Start of Record excerpts
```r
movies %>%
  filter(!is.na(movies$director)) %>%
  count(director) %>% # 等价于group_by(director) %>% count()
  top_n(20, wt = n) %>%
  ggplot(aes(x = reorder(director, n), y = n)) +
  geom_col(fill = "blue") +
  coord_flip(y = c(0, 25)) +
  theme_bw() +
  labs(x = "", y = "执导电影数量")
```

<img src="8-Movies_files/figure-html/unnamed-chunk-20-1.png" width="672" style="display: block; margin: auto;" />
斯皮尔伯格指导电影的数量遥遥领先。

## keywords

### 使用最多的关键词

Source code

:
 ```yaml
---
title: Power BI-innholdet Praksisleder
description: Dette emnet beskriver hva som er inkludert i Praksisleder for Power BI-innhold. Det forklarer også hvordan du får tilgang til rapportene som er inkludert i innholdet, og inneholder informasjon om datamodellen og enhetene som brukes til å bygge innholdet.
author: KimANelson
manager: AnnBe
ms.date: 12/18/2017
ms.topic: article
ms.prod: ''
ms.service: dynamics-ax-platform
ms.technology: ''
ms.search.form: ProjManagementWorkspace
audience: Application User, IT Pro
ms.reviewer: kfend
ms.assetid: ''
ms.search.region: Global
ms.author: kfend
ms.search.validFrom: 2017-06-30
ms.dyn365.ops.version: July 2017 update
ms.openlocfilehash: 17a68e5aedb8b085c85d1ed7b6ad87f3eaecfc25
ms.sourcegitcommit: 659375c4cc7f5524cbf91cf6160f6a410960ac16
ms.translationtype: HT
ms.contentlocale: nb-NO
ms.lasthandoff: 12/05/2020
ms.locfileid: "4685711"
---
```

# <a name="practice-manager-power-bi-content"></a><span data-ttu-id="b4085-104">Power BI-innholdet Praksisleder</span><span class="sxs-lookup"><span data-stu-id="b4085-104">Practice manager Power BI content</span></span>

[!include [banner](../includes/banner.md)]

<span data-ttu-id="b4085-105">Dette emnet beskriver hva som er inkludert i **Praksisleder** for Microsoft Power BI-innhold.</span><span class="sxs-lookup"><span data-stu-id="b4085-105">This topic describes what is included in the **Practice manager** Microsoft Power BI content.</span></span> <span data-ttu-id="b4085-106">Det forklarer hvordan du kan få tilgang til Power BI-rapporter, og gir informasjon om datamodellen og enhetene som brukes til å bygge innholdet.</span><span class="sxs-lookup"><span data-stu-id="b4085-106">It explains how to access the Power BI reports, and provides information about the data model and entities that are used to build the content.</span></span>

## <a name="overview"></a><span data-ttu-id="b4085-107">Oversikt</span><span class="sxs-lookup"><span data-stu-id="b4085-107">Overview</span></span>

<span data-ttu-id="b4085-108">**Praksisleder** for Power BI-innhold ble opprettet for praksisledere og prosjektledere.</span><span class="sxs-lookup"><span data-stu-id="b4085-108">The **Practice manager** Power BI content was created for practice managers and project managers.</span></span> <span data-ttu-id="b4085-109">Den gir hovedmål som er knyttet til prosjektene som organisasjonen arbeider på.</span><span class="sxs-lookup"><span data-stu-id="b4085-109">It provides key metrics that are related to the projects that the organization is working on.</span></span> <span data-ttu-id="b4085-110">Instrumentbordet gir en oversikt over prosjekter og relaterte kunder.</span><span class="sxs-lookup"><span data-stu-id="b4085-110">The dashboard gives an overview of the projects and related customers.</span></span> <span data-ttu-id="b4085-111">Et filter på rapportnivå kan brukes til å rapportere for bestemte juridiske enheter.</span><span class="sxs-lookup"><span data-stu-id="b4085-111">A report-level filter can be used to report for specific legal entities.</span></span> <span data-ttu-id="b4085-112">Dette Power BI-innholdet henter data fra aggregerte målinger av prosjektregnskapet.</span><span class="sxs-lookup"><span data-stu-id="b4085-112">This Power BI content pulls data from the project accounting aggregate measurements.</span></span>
End of Record excerpts
Work out how many lines of the data hold the string "search". Reply with that number alone.

3